# Can fractions actually be converted to decimals?

I was working on a spreadsheet in Excel (I'm a plebe, I know), and I came across a fraction that actually equated to 33.3% of a total number. While looking at it, and looking at the number that went with it, I realized that fractions of 1/3 continue on ad infinitum.

My question is this: Can fractions accurately be converted to decimals without rounding or assuming that .000 ad infinitum = 0 and still have the numbers reach the intended and proven result?

I don't wish for this to be specifically for Excel. I'm asking for more of a theoretical question about the continuation of fractions to an infinite number of places.

From what I know of fractions, 1/3 would equate to .333... ad infinitum. By my reasoning, the difference between 1 and "3/3" would be infinitesimally smaller the further you go. With that logic TECHNICALLY 9.99... != 10.0 or is there something I'm missing? I understand that in practice the numbers match, but given infinite places, when graphed the numbers would never intersect, but would get infinitesimally smaller.

Example: 3.33.... + 6.66.... = 9.99.... != 10.00....

Given an infinite number of decimal places, then

Note: I have no idea how to use the MathJax equations. If anyone wants to edit that in, I'd be appreciative.

• You can represent fractions by a finite numbre of decimals accurately if you allow special notation for denoting periodic digits (typically, an overlline). Otherwise, no: The example with $\frac13+\frac13+\frac13=1$ works for any number of decimal digits. – Hagen von Eitzen Jun 24 '16 at 19:22
• As an aside, $\frac{10}{3}=3.33333\dots$ is commonly denoted as $3.\overline{3}$, and $3.\overline{3} + 6.\overline{6}=9.\overline{9}=10$ is consistent. See this question for explanation of why. – JMoravitz Jun 24 '16 at 19:23
• But by definition, the overline postulate wouldn't be consistent were the number of decimal places infinite (as they are commonly assumed to be from what I'm aware), correct? – Anoplexian Jun 24 '16 at 19:31
• Some fractions cannot be represented exactly as decimals (eg 1/3). But Excel cannot represent floating point numbers exactly anyway. Only more specialised packages like Mathematica will give you answers accurate to hundreds of digits, and even they have limits. – almagest Jun 24 '16 at 19:45
• @almagest Does this then mean that comparing fractions to decimals is comparing apples to oranges, and that they can never truly be compared because of innate differences? Maybe peaches to persimmons would be closer? This is the entire question I'm asking. Can they really be compared? – Anoplexian Jun 24 '16 at 19:52

Technically, $$9.\overbrace{9\ldots9}^n < 10$$ for any finite number $n$ of $9$s after the decimal point. Also, technically, $$9.\overbrace{9\ldots9}^n < 9.\overline9$$ for any finite number $n$ of $9$s after the decimal point; the number on the right has an infinite number of digits and the number on the left doesn't.

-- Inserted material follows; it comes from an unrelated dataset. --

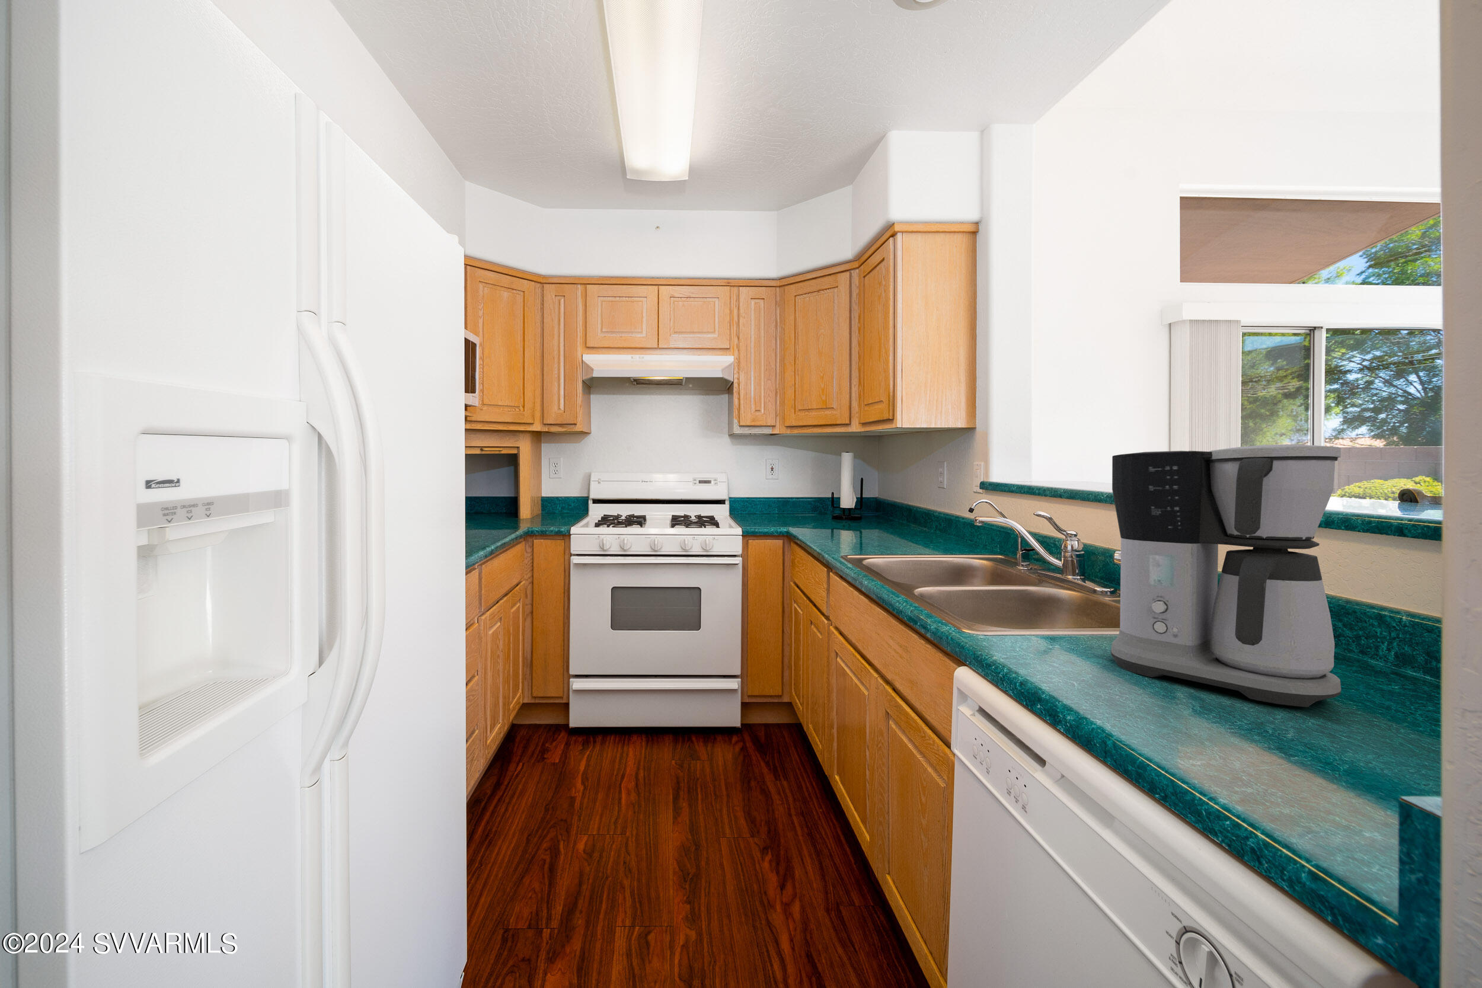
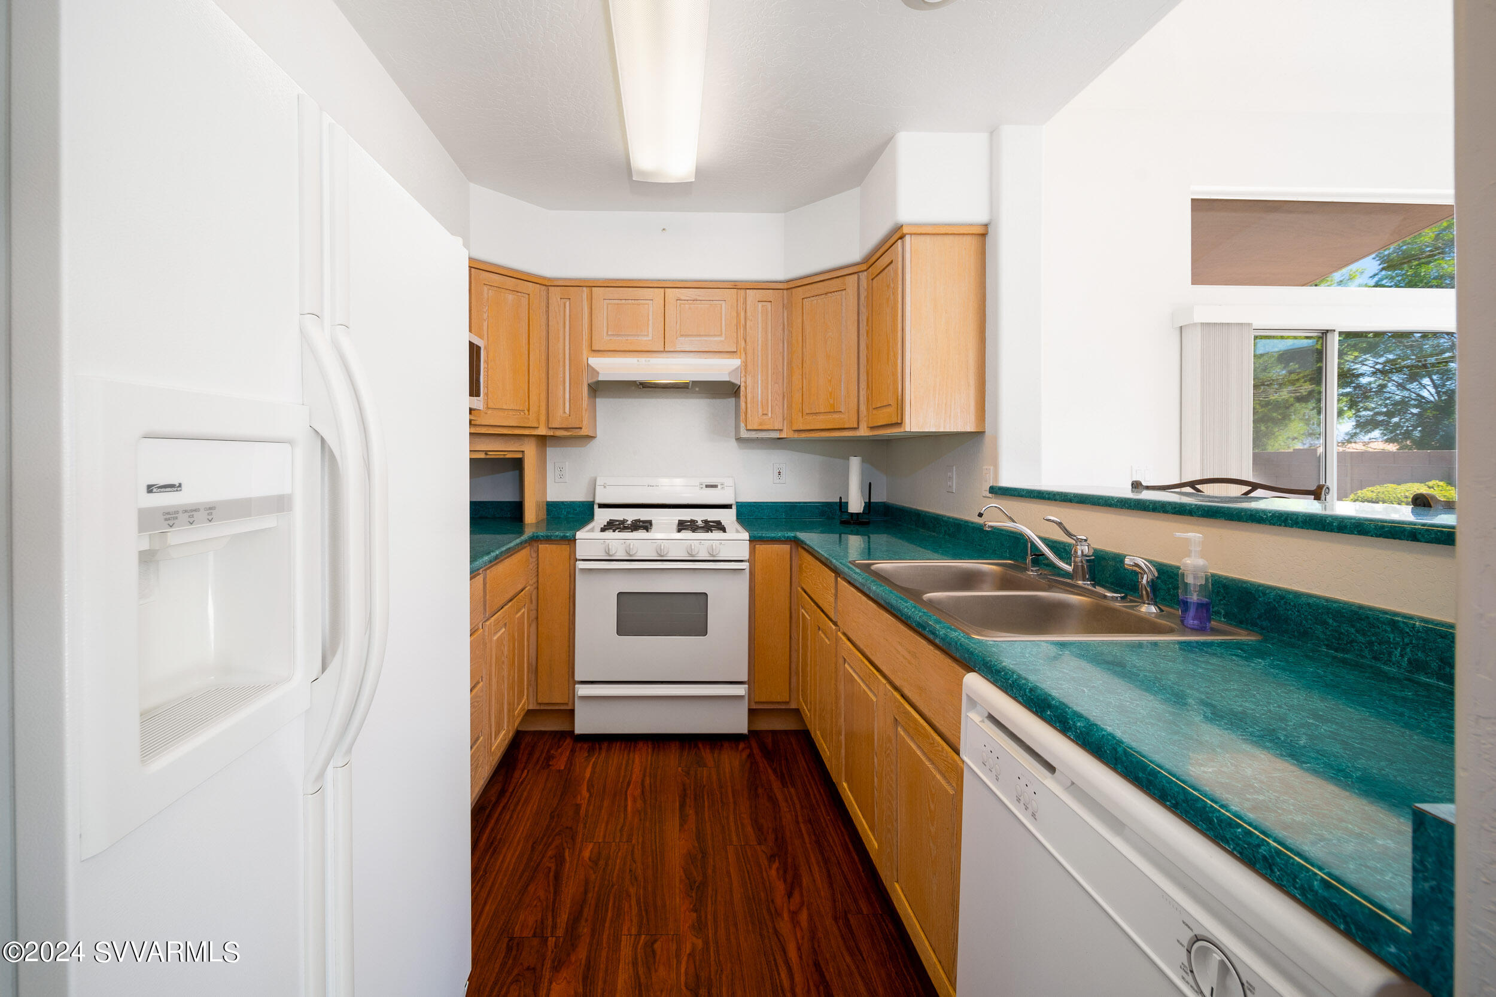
- coffee maker [1110,444,1342,708]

Certainly if you put any finite number of $9$s on the right of the decimal point, no matter how large a finite number of $9$s you put there you will always have a number less than $10$. But you also won't have $9.\overline9$.

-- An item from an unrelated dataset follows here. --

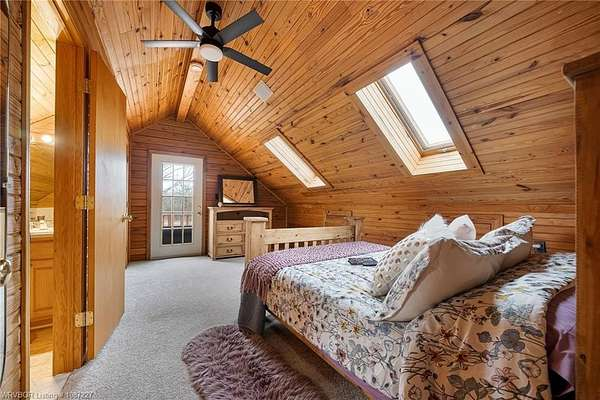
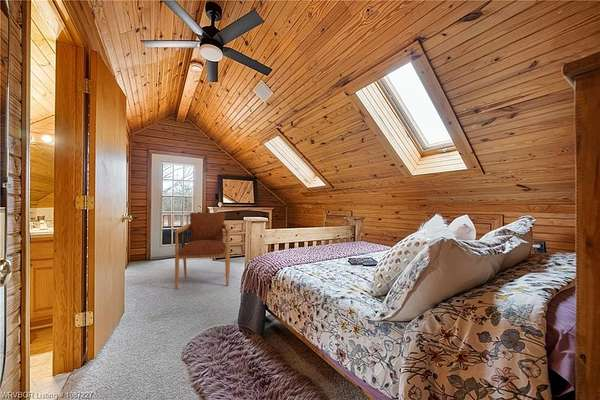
+ armchair [173,211,231,290]
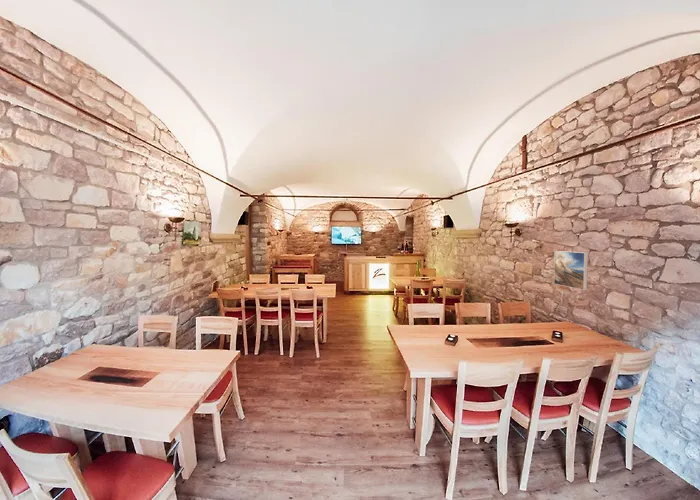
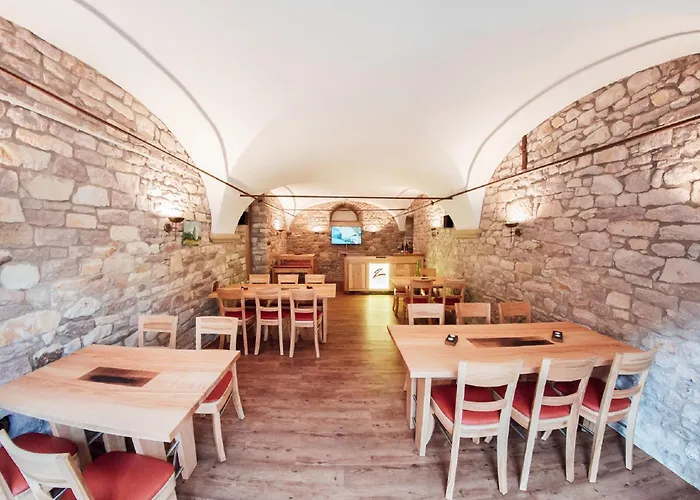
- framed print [553,250,589,291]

So what is $9.\overline9$ after all? To quote from this answer to the question "Is $0.999999999\ldots = 1$?",

Symbols don't mean anything in particular until you've defined what you mean by them.

If we want to define $9.\overline9$ so that it has a meaning and actually represents a real number rather than a different mathematical object altogether, the definition that generally makes sense is that it is a limit of an infinite series, and when we look more carefully to see what that limit is, we find that it is $10$. Not just very, very close to $10$, but actually equal to $10$.

If the number of digits is finite (which is always the case in an Excel sheet), the answer is no.

For example, the fraction $1/3$ can not be expressend with a decimal number with finitely many digits.

In general, if the fraction is in its lowest terms and the denominator has a prime factor different from $2$ or $5$, the corresponding decimal number will have infinitely many digits.

The decimal representation of rational numbers come in two forms: either they terminate or a finite pattern emerges. In your case this pattern in $1/3$ is just $3$ repeating over and over again.

Whether a fraction terminates is interesting and depends on the number system you use. If you have a reduced fraction of the form $$\frac{1}{a}$$ This fraction will terminate whenever the prime divisors of $a$ are only $2,5$, the same one's as $10$'s, the base of our decimal system.

One of the advantages of working say base 60 (as the babylonians did), is you have a lot more terminating fractions, since $60=2^2*3*5$ has more prime divisors.